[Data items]
========================================
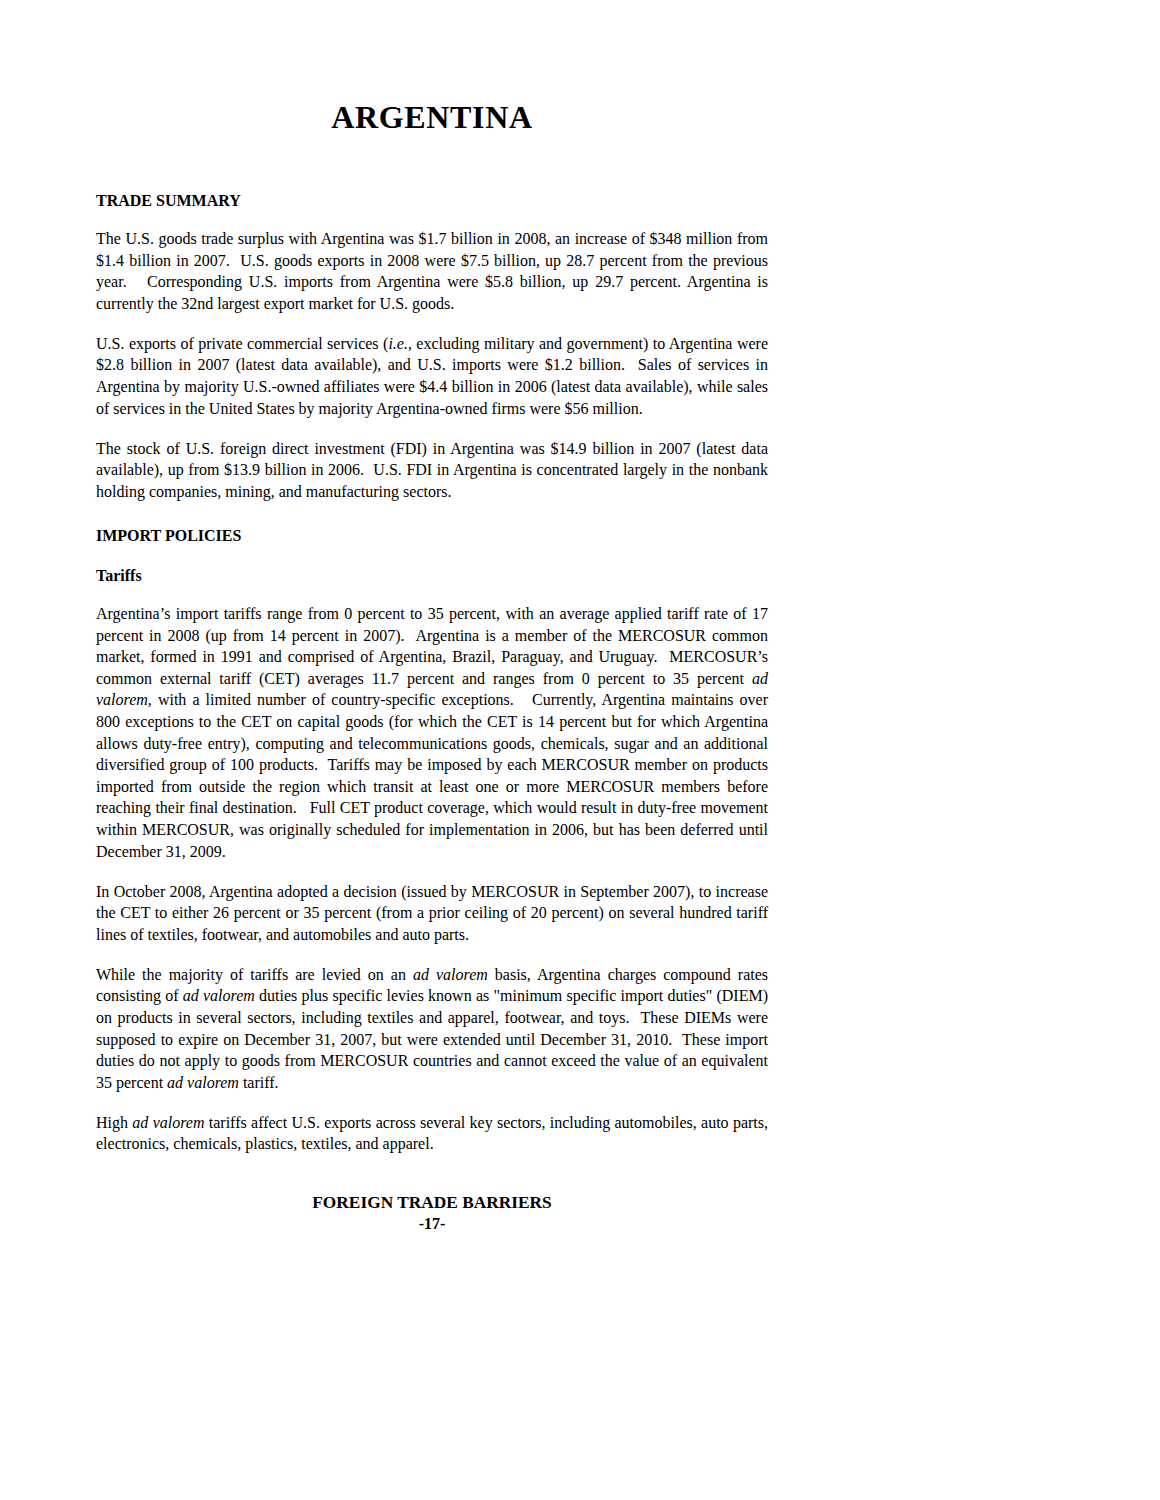ARGENTINA
TRADE SUMMARY
The U.S. goods trade surplus with Argentina was $1.7 billion in 2008, an increase of $348 million from $1.4 billion in 2007. U.S. goods exports in 2008 were $7.5 billion, up 28.7 percent from the previous year. Corresponding U.S. imports from Argentina were $5.8 billion, up 29.7 percent. Argentina is currently the 32nd largest export market for U.S. goods.
U.S. exports of private commercial services (i.e., excluding military and government) to Argentina were $2.8 billion in 2007 (latest data available), and U.S. imports were $1.2 billion. Sales of services in Argentina by majority U.S.-owned affiliates were $4.4 billion in 2006 (latest data available), while sales of services in the United States by majority Argentina-owned firms were $56 million.
The stock of U.S. foreign direct investment (FDI) in Argentina was $14.9 billion in 2007 (latest data available), up from $13.9 billion in 2006. U.S. FDI in Argentina is concentrated largely in the nonbank holding companies, mining, and manufacturing sectors.
IMPORT POLICIES
Tariffs
Argentina’s import tariffs range from 0 percent to 35 percent, with an average applied tariff rate of 17 percent in 2008 (up from 14 percent in 2007). Argentina is a member of the MERCOSUR common market, formed in 1991 and comprised of Argentina, Brazil, Paraguay, and Uruguay. MERCOSUR’s common external tariff (CET) averages 11.7 percent and ranges from 0 percent to 35 percent ad valorem, with a limited number of country-specific exceptions. Currently, Argentina maintains over 800 exceptions to the CET on capital goods (for which the CET is 14 percent but for which Argentina allows duty-free entry), computing and telecommunications goods, chemicals, sugar and an additional diversified group of 100 products. Tariffs may be imposed by each MERCOSUR member on products imported from outside the region which transit at least one or more MERCOSUR members before reaching their final destination. Full CET product coverage, which would result in duty-free movement within MERCOSUR, was originally scheduled for implementation in 2006, but has been deferred until December 31, 2009.
In October 2008, Argentina adopted a decision (issued by MERCOSUR in September 2007), to increase the CET to either 26 percent or 35 percent (from a prior ceiling of 20 percent) on several hundred tariff lines of textiles, footwear, and automobiles and auto parts.
While the majority of tariffs are levied on an ad valorem basis, Argentina charges compound rates consisting of ad valorem duties plus specific levies known as "minimum specific import duties" (DIEM) on products in several sectors, including textiles and apparel, footwear, and toys. These DIEMs were supposed to expire on December 31, 2007, but were extended until December 31, 2010. These import duties do not apply to goods from MERCOSUR countries and cannot exceed the value of an equivalent 35 percent ad valorem tariff.
High ad valorem tariffs affect U.S. exports across several key sectors, including automobiles, auto parts, electronics, chemicals, plastics, textiles, and apparel.
FOREIGN TRADE BARRIERS
-17-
========================================
• [Task brief]:
The data shown above must be printed again exactly, with no images included.

• [Exercise response]:
ARGENTINA
TRADE SUMMARY
The U.S. goods trade surplus with Argentina was $1.7 billion in 2008, an increase of $348 million from $1.4 billion in 2007. U.S. goods exports in 2008 were $7.5 billion, up 28.7 percent from the previous year. Corresponding U.S. imports from Argentina were $5.8 billion, up 29.7 percent. Argentina is currently the 32nd largest export market for U.S. goods.
U.S. exports of private commercial services (i.e., excluding military and government) to Argentina were $2.8 billion in 2007 (latest data available), and U.S. imports were $1.2 billion. Sales of services in Argentina by majority U.S.-owned affiliates were $4.4 billion in 2006 (latest data available), while sales of services in the United States by majority Argentina-owned firms were $56 million.
The stock of U.S. foreign direct investment (FDI) in Argentina was $14.9 billion in 2007 (latest data available), up from $13.9 billion in 2006. U.S. FDI in Argentina is concentrated largely in the nonbank holding companies, mining, and manufacturing sectors.
IMPORT POLICIES
Tariffs
Argentina’s import tariffs range from 0 percent to 35 percent, with an average applied tariff rate of 17 percent in 2008 (up from 14 percent in 2007). Argentina is a member of the MERCOSUR common market, formed in 1991 and comprised of Argentina, Brazil, Paraguay, and Uruguay. MERCOSUR’s common external tariff (CET) averages 11.7 percent and ranges from 0 percent to 35 percent ad valorem, with a limited number of country-specific exceptions. Currently, Argentina maintains over 800 exceptions to the CET on capital goods (for which the CET is 14 percent but for which Argentina allows duty-free entry), computing and telecommunications goods, chemicals, sugar and an additional diversified group of 100 products. Tariffs may be imposed by each MERCOSUR member on products imported from outside the region which transit at least one or more MERCOSUR members before reaching their final destination. Full CET product coverage, which would result in duty-free movement within MERCOSUR, was originally scheduled for implementation in 2006, but has been deferred until December 31, 2009.
In October 2008, Argentina adopted a decision (issued by MERCOSUR in September 2007), to increase the CET to either 26 percent or 35 percent (from a prior ceiling of 20 percent) on several hundred tariff lines of textiles, footwear, and automobiles and auto parts.
While the majority of tariffs are levied on an ad valorem basis, Argentina charges compound rates consisting of ad valorem duties plus specific levies known as "minimum specific import duties" (DIEM) on products in several sectors, including textiles and apparel, footwear, and toys. These DIEMs were supposed to expire on December 31, 2007, but were extended until December 31, 2010. These import duties do not apply to goods from MERCOSUR countries and cannot exceed the value of an equivalent 35 percent ad valorem tariff.
High ad valorem tariffs affect U.S. exports across several key sectors, including automobiles, auto parts, electronics, chemicals, plastics, textiles, and apparel.
FOREIGN TRADE BARRIERS
-17-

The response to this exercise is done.